Asian outbound M&A is drying up
Global cross-regional M&A deal volume declined for the fifth consecutive year, falling by 20% in 2020, mainly out of Asia-Pacific, driven by increased regulatory scrutiny, the need to localise supply chains and more recently by Covid-19 concerns, according to the newly-released Bain & Company Global M&A Report 2021.
Almost 75% of surveyed M&A practitioners based in Asia-Pacific and Europe, the Middle East and Africa expect an increased focus on domestic or intra-regional deals.
Asian outbound M&A is drying up
As an indication of the localisation, the number of Asian outbound deals into the Americas and Europe fell by 29% year over year in 2020 (see chart). With overall deal value down only 2.5%, Greater China acquirers directed 93% of their deal spending toward domestic companies, with only around 5% going to deals in the Americas and Europe, the Middle East, and Africa. This represents a sharp drop from around 11% in 2019 and roughly 25% in 2016, the peak of Chinese outbound M&A.
Increased regulatory scrutiny
Regulation has steadily expanded well beyond the traditional mandate of assessing the impact of a deal on market power and consumer benefit. Regulatory powers have moved into concerns such as national interest, data privacy, and the impact on future competition.
In 2020, governments around the world continued to expand their scrutiny of M&A. For example, in May 2020, the German government approved new powers to veto hostile foreign takeover bids for healthcare companies, citing the Covid-19 crisis. The new regulation would apply to non-EU bids for German manufacturers of vaccines, protective equipment, ventilators, medicines, or other supplies.

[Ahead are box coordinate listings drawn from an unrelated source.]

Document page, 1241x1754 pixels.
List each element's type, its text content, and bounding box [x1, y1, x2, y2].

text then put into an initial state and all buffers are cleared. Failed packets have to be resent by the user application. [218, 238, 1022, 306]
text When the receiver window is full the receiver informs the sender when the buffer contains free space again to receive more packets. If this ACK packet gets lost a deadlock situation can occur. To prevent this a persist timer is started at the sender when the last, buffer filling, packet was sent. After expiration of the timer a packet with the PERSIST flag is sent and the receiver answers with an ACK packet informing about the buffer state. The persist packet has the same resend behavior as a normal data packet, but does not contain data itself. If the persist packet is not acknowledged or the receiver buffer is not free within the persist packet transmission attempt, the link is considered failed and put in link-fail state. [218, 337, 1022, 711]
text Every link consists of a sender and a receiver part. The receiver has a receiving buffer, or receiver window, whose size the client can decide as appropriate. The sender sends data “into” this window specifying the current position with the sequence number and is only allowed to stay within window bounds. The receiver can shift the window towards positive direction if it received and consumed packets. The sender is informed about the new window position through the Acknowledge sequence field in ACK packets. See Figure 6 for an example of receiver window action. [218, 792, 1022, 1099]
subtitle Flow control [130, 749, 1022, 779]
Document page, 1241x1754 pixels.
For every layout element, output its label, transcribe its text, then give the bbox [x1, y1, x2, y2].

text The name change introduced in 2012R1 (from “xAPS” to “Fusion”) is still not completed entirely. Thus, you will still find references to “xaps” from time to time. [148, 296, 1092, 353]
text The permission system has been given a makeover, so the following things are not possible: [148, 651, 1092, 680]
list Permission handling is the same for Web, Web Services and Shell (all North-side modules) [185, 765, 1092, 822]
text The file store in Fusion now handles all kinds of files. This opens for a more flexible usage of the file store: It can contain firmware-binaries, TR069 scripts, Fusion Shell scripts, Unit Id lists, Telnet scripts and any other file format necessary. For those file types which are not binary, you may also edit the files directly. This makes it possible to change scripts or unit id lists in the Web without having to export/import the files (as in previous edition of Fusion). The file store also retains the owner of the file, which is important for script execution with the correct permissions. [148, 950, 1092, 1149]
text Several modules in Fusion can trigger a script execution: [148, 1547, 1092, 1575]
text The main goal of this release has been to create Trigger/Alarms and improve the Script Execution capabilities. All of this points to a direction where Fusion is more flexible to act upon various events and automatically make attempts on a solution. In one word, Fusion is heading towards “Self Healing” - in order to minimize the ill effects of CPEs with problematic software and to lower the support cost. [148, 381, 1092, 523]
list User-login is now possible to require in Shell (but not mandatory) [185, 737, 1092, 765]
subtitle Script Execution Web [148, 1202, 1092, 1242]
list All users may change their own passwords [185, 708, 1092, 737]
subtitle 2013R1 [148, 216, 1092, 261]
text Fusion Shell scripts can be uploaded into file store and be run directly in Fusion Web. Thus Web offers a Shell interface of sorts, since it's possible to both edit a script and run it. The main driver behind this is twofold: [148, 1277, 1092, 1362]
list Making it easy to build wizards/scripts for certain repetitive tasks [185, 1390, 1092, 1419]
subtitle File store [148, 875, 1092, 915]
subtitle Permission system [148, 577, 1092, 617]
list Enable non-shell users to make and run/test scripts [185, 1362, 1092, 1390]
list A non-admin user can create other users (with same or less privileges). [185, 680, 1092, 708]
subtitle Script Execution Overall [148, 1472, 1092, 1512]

Similarly, the UK government initiated a major upgrade of the takeover law that would allow for extensive scrutiny of cross-border deals in 17 sensitive industries.
The extension of government powers and scrutiny is not limited to healthcare, technology, defense, and other sensitive industries. For example, China Mengniu Dairy was forced to withdraw from its plans to buy Lion Dairy, an Australian beverage business, after getting clear indications that the government would oppose the deal. In the US, the Trump administration mandated that TikTok’s US operations be sold to a US buyer on grounds of national interest, with concerns that user data could be compromised.
In France, LVMH attempted to call off its deal with Tiffany when it received a letter from the French foreign ministry requesting LVMH to delay the purchase. The deal is now completed.
Europe favouring domestic deals
At the same time, however, Europe is lending regulatory support for domestic M&A in some sectors. Recent statements from the European Commission support further domestic consolidation among telecom providers, and the growing regulatory support across regions is encouraging further domestic banking consolidation.
The European regulators also are more open to pan-European deals, which led to announcements such as the Nexi and Nets deal in payments, and payments provider Worldline acquiring fellow French payment technology company, Ingenico. Thales acquired fellow French digital security company, Gemalto, in 2019 to create a global leader in digital identity and security.
Localising Supply Chains
The rising scrutiny on cross-border deals and ongoing US-China trade tensions have already been slowing down cross-regional trade for a few years now. This trend is decisively accelerated by supply chain concerns exposed by the Covid-19 crisis. Nearly 60% of our survey respondents report that the need to localize supply chains will be a significant factor in evaluating deals going forward.
This trend is expected to continue, with increased government scrutiny, such as Biden’s announcement last week that his administration would review the supply chain and dependence on foreign companies for the supply of components in computers, electric cars, pharmaceuticals and military hardware.
As the M&A regulatory landscape continues to evolve, M&A practitioners need to keep up with the latest regulations, both locally and in their addressable markets.